- What is the OSI model?
- Background of the OSI model
- How does the OSI model work?
- What is the OSI model for?
- Layers of the OSI model
We explain what the OSI Model used in computer networks is, and how it works. Also, what is it for and what are its layers.
What is the OSI model?
The OSI Model (from the acronym in English: Open Systems Interconnection, that is, "Interconnection of Open Systems"), is a reference model for protocols communication of computer networks or computer networks. It was created in the 1980s by the International Organization for Standardization (ISO).
The OSI Model was initially published by the International Telecommunications Union (ITU) until 1983, and since 1984 it has also been offered by ISO itself, with a standard. Its function was to standardize or serialize communications on the Internet, since in its beginnings it was extremely chaotic.
Being a normative model, the OSI Model is really a theoretical construct, with no direct correlation in the world of the tangible. It is nothing more than an attempt to regulate the diverse and varied technological voices of the world, since there are numerous manufacturers, companies and technologies in the world of telecommunications.
This model has been refined over time and today offers seven different layers with which to define the different phases that the information on your journey from one electronic device to another connected on the network. No matter the geographical location of the user or the type of technology used, all global interconnection means, such as Internet, use this type of unified protocols.
Background of the OSI model
The development of computer networks and their expansion in the early 1980s revealed the need to interconnect systems from various origins, or the networks that they formed and maintained. As with people who speak different languages, telecommunications were unable to continue its expansive path.
Even programs designed for networking had problems with each other, since copyright rules on computerized design were an additional barrier.
The idea of creating the OSI Model as a solution to this problem arose after the ISO carried out a research in the matter. Thus, ISO set out to determine the general set of rules applicable to all networks.
How does the OSI model work?
The operation of the OSI Model depends directly on its seven layers, in which it breaks down the complicated process of digital communication. By compartmentalizing it, it assigns very specific functions to each layer, within a fixed hierarchical structure.
Thus, each communication protocol uses these layers in their entirety or only some of them, but by obeying this set of rules, it guarantees that communication between networks is efficient and, above all, that it takes place on the same terms.
What is the OSI model for?
The OSI Model is fundamentally a conceptual tool for organizing telecommunications. It universalizes the way in which information is shared between computer networks or computerized systems, regardless of its geographical origin, business or other conditions that could make it difficult for data to communicate. data.
The OSI Model is not a network topology, nor is it a network model per se, nor is it a protocol specification; It is simply a tool that defines the functionality of the protocols, to achieve a communication standard, that is, to achieve that all the systems speak the same language. Without it, a network as vast and diverse as the Internet would be practically impossible.
Layers of the OSI model
The seven layers or levels of the OSI model are as follows:
- Physical layer. The lowest layer of the model is responsible for the network topology and the global connections between the computer and the network, referring to both the physical environment and the way in which information is transmitted.

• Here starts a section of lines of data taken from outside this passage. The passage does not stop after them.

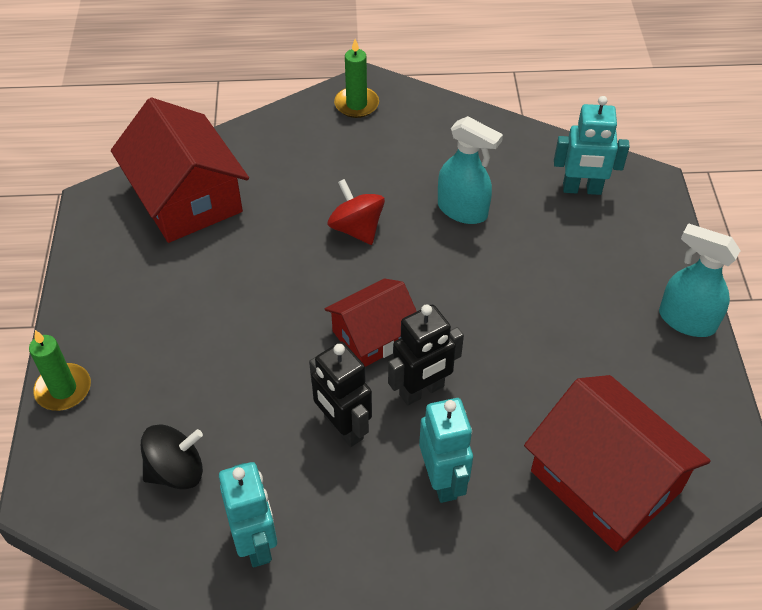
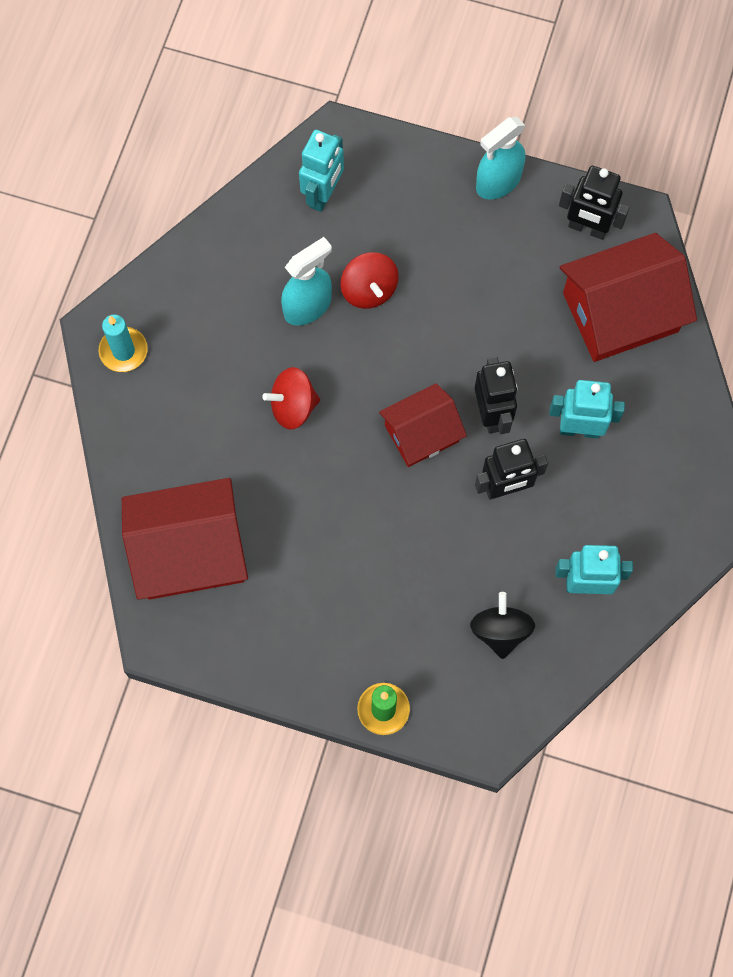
camera: 70 degrees left, 20 degrees up
red house [325,278,417,367] -> red house turned 75 degrees clockwise [379,383,467,467]
green candle [334,39,379,118] -> turquoise candle [98,315,148,372]
none -> red spinning top [340,252,399,309]
none -> black robot [559,166,630,240]

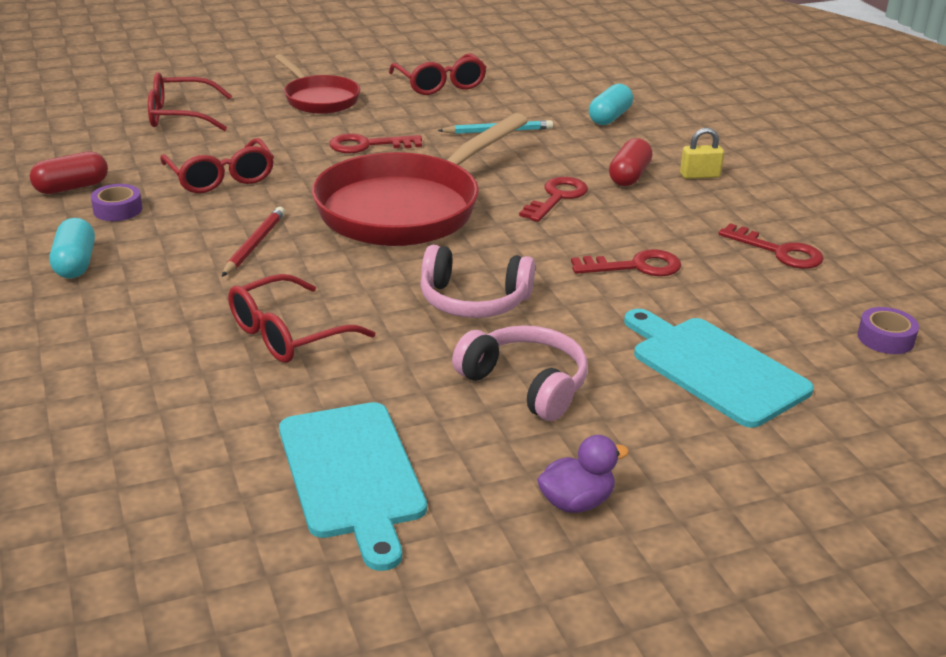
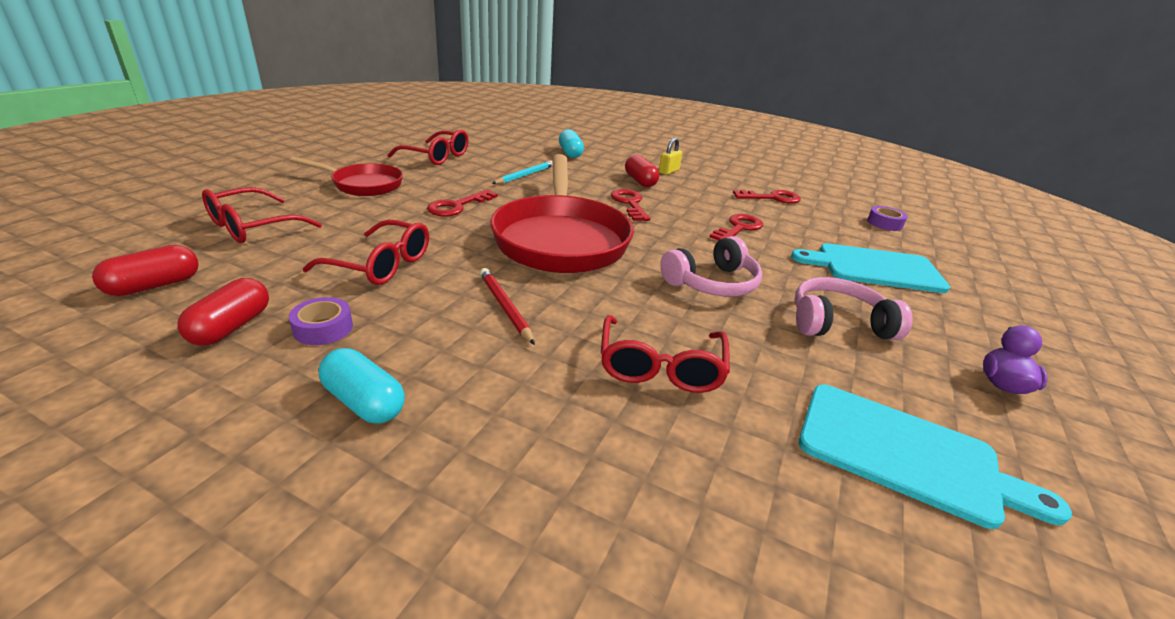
camera: 45 degrees left, 0 degrees up
none -> red capsule [92,245,199,296]

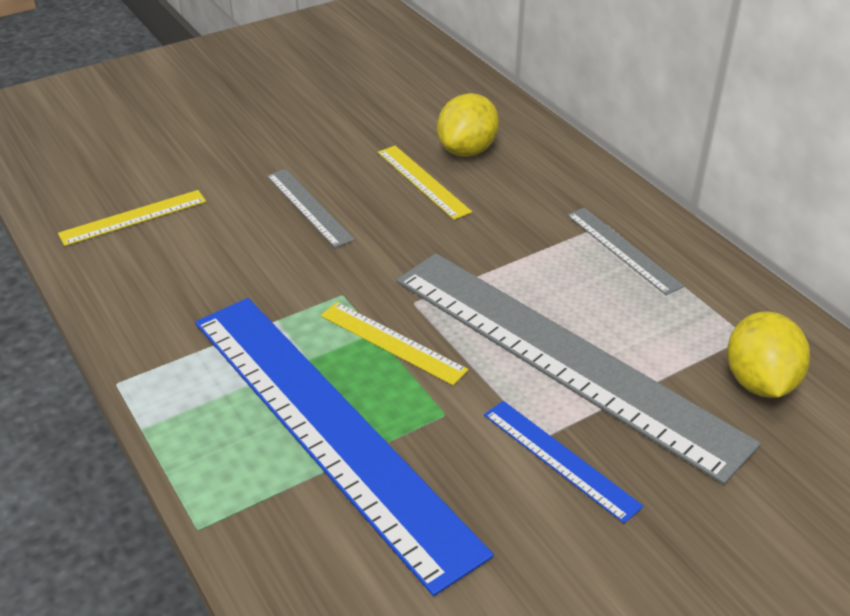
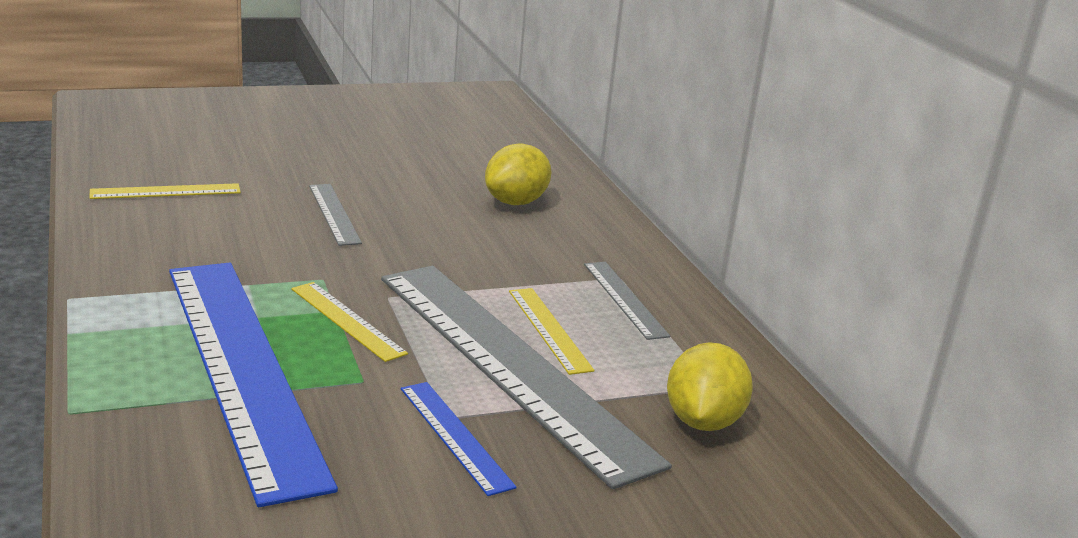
camera: 10 degrees right, 15 degrees down
yellow ruler [378,146,472,220] -> yellow ruler moved to [509,288,594,375]

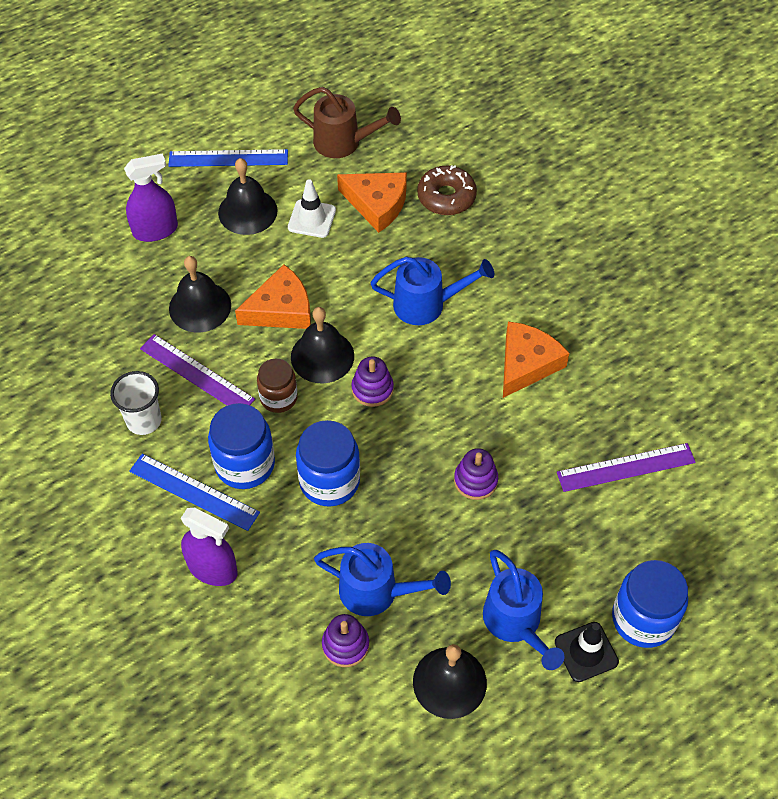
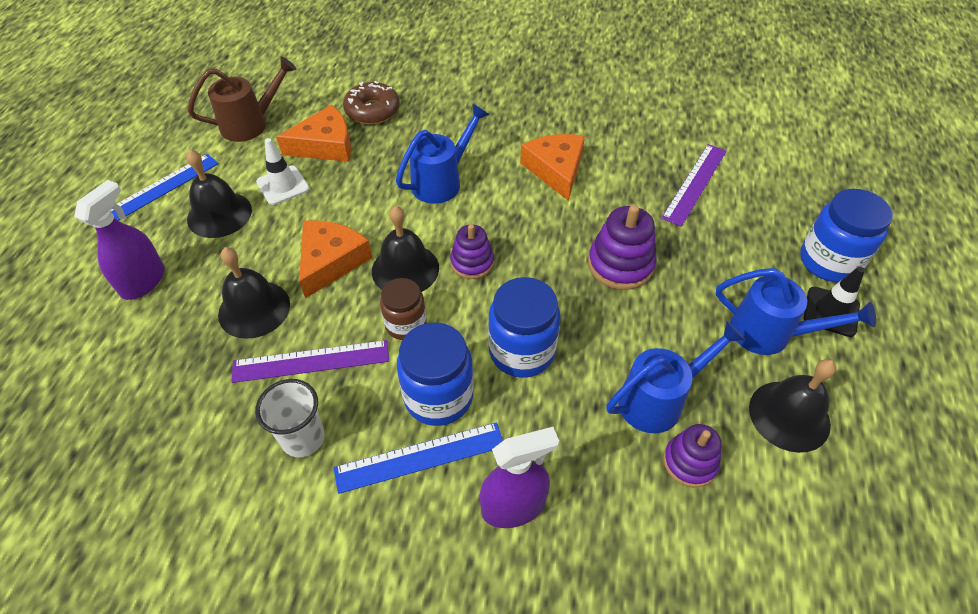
camera: 45 degrees left, 5 degrees down
purple stacking toy [454,448,498,500] -> purple stacking toy [588,205,657,290], size x1.51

It fulfills the functions of specifying information about the physical medium (types of cable, microwaves, etc.), defining information about voltage electric transmission, the functional characteristics of the network interface and guarantee the existence of a connection (although not its reliability).
- Data link layer. It deals with physical rerouting, error detection, media access, and flow control during communication, being part of the creation of basic protocols to regulate the connection between computer systems.
- Network layer. It is the layer that is responsible for identifying the existing routing between the networks involved, thus, the data units are now called "packets" and can be classified according to the routing protocol or routable protocol they use. The former select the routes (RIP, IGRP, EIGRP, among others) and the latter travel with the packets (IP, IPX, APPLETALK, etc.). The objective This layer is to ensure that data reaches its destination, even if it involves using intermediate devices, such as routers or routers.
- Transport layer. This is where the data found within each package is transported, from the source to the destination computer, regardless of the physical medium used for it. Its work is done through logical ports and shapes the so-called Sockets IP: Port.
- Session layer. It is responsible for controlling and maintaining the link between the computers that exchange data, ensuring that, once communication between both systems is established, the data transmission channel can be resumed in case of interruption. These services they can become partially or totally dispensable, depending on the case.
- Presentation layer. This layer deals with the representation information, that is, its translation, ensuring that the data received at any end of the network is fully recognizable, regardless of the type of system used. It is the first layer that deals with the content of the transmission, rather than the way it is established and sustained. In addition, it allows the encryption and encoding of the data, as well as its compression, its adaptation to the machine that receives it (a computer, a tablet, a cell phone, etc.).
- Application layer. As new communication protocols are continually being developed, as new applications emerge, this last layer defines the protocols that applications use to exchange data and allows them to access the services of any of the other layers. Generally, this whole process is invisible to the Username, who rarely interacts with the application level, but with programs that interact with the application level, making it less complex than it really is.
The layers of the OSI Model can be remembered through the FERTSPA mnemonic rule: Physics, Data Link, Network, Transport, Session, Presentation and Application.